- [To do]
What you return should match the data word for word, minus the images.

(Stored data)
◇ ◇ ◇
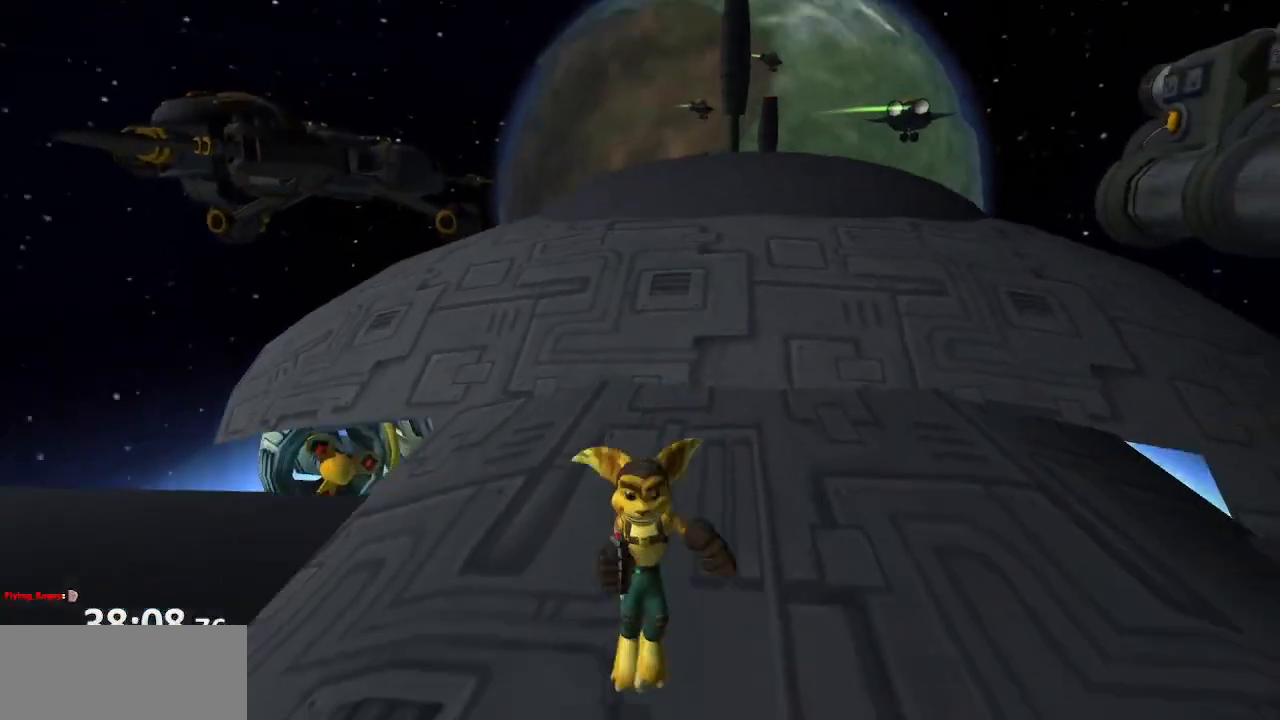
{"buttons": [], "left_stick": "up-left", "right_stick": "center", "events": [[150, "right_stick", "left"], [217, "left_stick", "right"], [233, "right_stick", "center"], [267, "left_stick", "up"], [383, "left_stick", "up-left"]]}
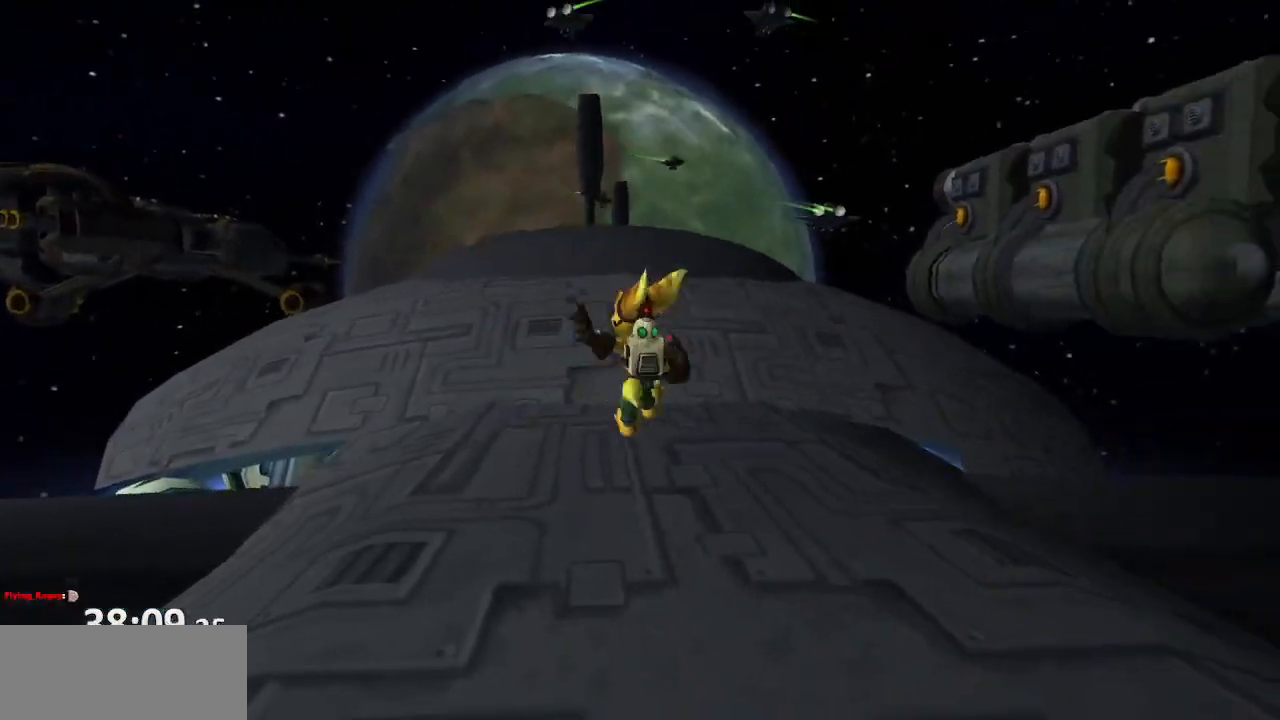
{"buttons": [], "left_stick": "center", "right_stick": "center", "events": [[100, "CROSS", "down"], [117, "R1", "down"], [183, "R1", "up"], [233, "R1", "down"], [350, "R1", "up"], [367, "CROSS", "up"], [383, "left_stick", "center"]]}
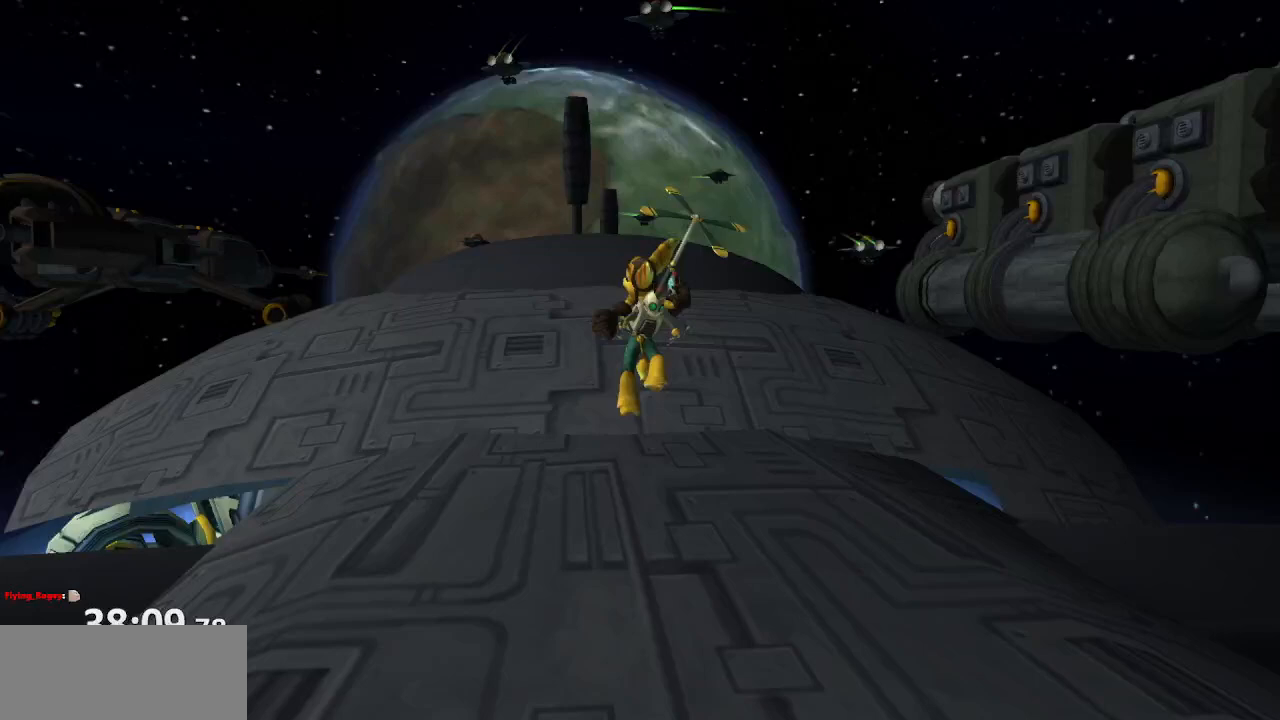
{"buttons": [], "left_stick": "center", "right_stick": "center", "events": [[50, "CIRCLE", "down"], [133, "CIRCLE", "up"], [267, "TRIANGLE", "down"], [350, "TRIANGLE", "up"]]}
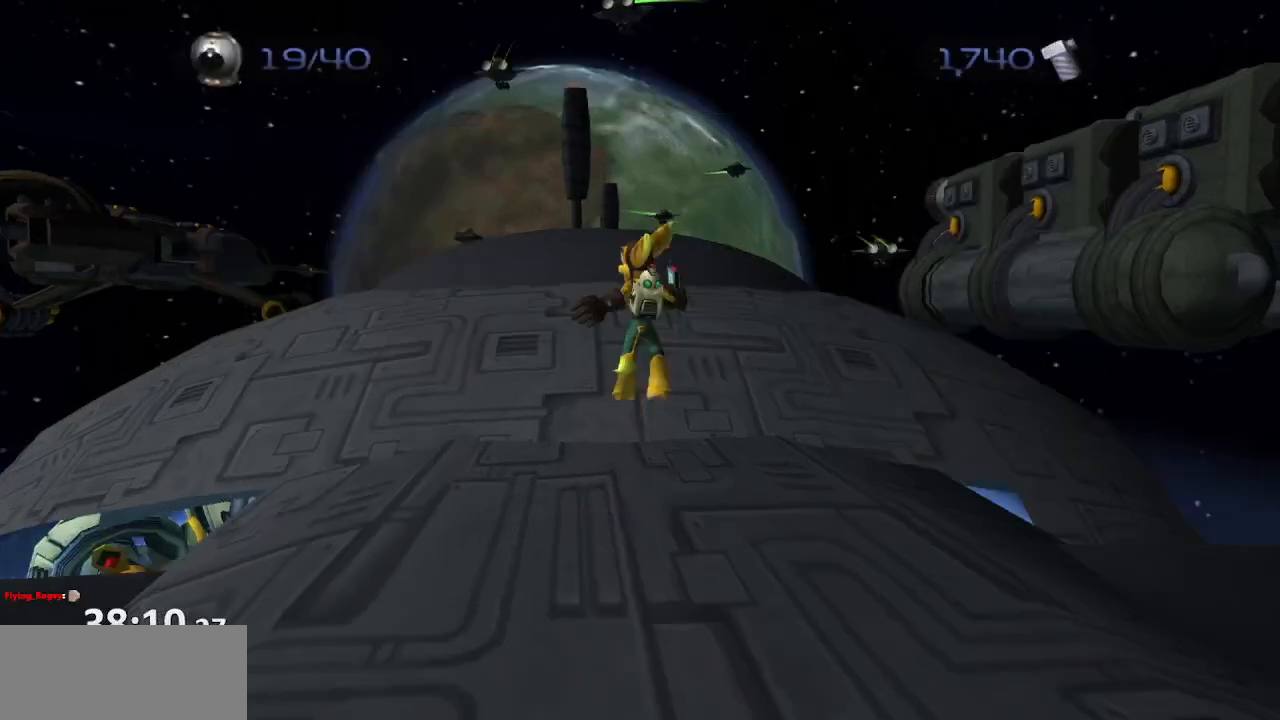
{"buttons": [], "left_stick": "center", "right_stick": "center", "events": []}
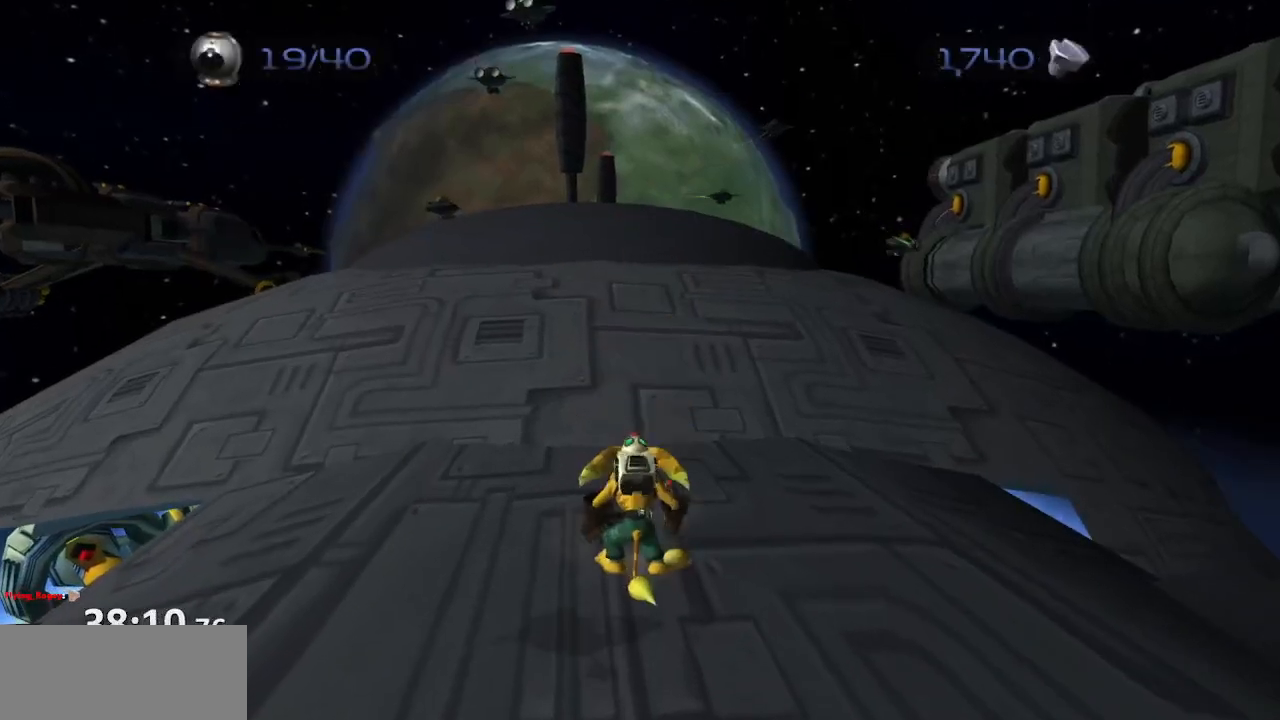
{"buttons": [], "left_stick": "up", "right_stick": "center", "events": [[500, "left_stick", "up"]]}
◇ ◇ ◇
- [Response to this exercise]
{"buttons": [], "left_stick": "up-left", "right_stick": "center", "events": [[150, "right_stick", "left"], [217, "left_stick", "right"], [233, "right_stick", "center"], [267, "left_stick", "up"], [383, "left_stick", "up-left"]]}
{"buttons": [], "left_stick": "center", "right_stick": "center", "events": [[100, "CROSS", "down"], [117, "R1", "down"], [183, "R1", "up"], [233, "R1", "down"], [350, "R1", "up"], [367, "CROSS", "up"], [383, "left_stick", "center"]]}
{"buttons": [], "left_stick": "center", "right_stick": "center", "events": [[50, "CIRCLE", "down"], [133, "CIRCLE", "up"], [267, "TRIANGLE", "down"], [350, "TRIANGLE", "up"]]}
{"buttons": [], "left_stick": "center", "right_stick": "center", "events": []}
{"buttons": [], "left_stick": "up", "right_stick": "center", "events": [[500, "left_stick", "up"]]}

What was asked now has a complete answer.